Three of the other collectors were seated there, sharing a bottle. The smallest grinned at him, and nodded, perhaps trying to plant the seeds of an alliance. The biggest puffed himself up and b
ristled, sensing competition. Friendly ignored them equally. He had long ago given up trying even to understand the unsolvable mathematics of human relationships, let alone to participate. Should that man do more than bristle, Friendly’s cleaver would speak for him. That was a voice that cut short even the most tedious of arguments.
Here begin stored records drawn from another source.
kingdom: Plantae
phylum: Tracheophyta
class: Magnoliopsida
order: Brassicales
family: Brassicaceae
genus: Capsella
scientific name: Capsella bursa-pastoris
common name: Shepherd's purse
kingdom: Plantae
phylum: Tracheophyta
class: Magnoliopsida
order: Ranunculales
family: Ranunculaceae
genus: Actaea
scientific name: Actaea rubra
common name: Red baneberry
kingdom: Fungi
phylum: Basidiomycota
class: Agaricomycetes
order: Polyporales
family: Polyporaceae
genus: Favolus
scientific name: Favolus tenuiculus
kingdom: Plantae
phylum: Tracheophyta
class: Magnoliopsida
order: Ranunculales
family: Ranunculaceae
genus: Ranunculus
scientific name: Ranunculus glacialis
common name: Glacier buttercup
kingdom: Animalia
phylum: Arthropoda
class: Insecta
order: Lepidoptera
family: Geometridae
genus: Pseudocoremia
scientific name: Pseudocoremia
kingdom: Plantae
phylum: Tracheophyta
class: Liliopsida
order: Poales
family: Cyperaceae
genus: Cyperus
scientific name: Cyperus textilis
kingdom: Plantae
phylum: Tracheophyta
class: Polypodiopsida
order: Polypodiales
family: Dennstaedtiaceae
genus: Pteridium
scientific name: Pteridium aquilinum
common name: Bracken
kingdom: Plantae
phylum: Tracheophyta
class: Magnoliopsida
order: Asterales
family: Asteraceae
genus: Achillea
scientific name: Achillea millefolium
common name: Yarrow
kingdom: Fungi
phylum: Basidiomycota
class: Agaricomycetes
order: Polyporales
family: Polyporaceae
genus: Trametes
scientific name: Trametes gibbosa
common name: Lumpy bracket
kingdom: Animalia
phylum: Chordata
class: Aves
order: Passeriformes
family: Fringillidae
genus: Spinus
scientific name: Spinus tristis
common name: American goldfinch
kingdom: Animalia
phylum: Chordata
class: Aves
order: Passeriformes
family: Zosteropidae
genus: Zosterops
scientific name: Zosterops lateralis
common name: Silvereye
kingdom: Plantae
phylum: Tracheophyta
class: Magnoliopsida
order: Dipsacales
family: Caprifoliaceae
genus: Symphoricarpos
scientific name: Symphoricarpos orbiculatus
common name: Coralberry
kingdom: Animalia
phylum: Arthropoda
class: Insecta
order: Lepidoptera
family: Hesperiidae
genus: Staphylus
Mistress Borfero was a fleshy woman with dark curls spilling from beneath a purple cap, small eyeglasses that made her eyes seem large, and a smell about her of lamp oil. She haunted the anteroom before the Quarryman’s office at a low desk stacked with ledgers. On Friendly’s first day, she had gestured towards the ornate door behind her and said, “I am the Quarryman’s right hand. He is never to be disturbed. Never. You speak to me.”
Friendly, of course, knew as soon as he saw her mastery of the numbers in those books that there was no one in the office, and that Borfero was the Quarryman, but she seemed so pleased with the deception that he was happy to play along. Friendly had never liked to rock boats unnecessarily. That’s how people end up drowned. Besides, it somehow helped to imagine that the orders came from somewhere else, somewhere unknowable and irresistible. It was nice to have an attic in which to stack the blame. Friendly looked at the door of the Quarryman’s office, wondering if there was an office, or if it opened on blank stones.
“What was today’s take?” she asked, flipping open a ledger and dipping her pen. Straight to business without so much as a how do you do. He greatly liked and admired that about her, though he would never have said so. His compliments had a way of causing offence.
Friendly slipped the coins out in stacks, then let them drop, one by one, in rattling rows by debtor and denomination. Mostly base metals, leavened with a sprinkling of silver.
Borfero sat forward, wrinkling her nose and pushing her eyeglasses up onto her forehead, eyes seeming now extra small without them.
“A sword, as well,” said Friendly, leaning it up against the side of the desk.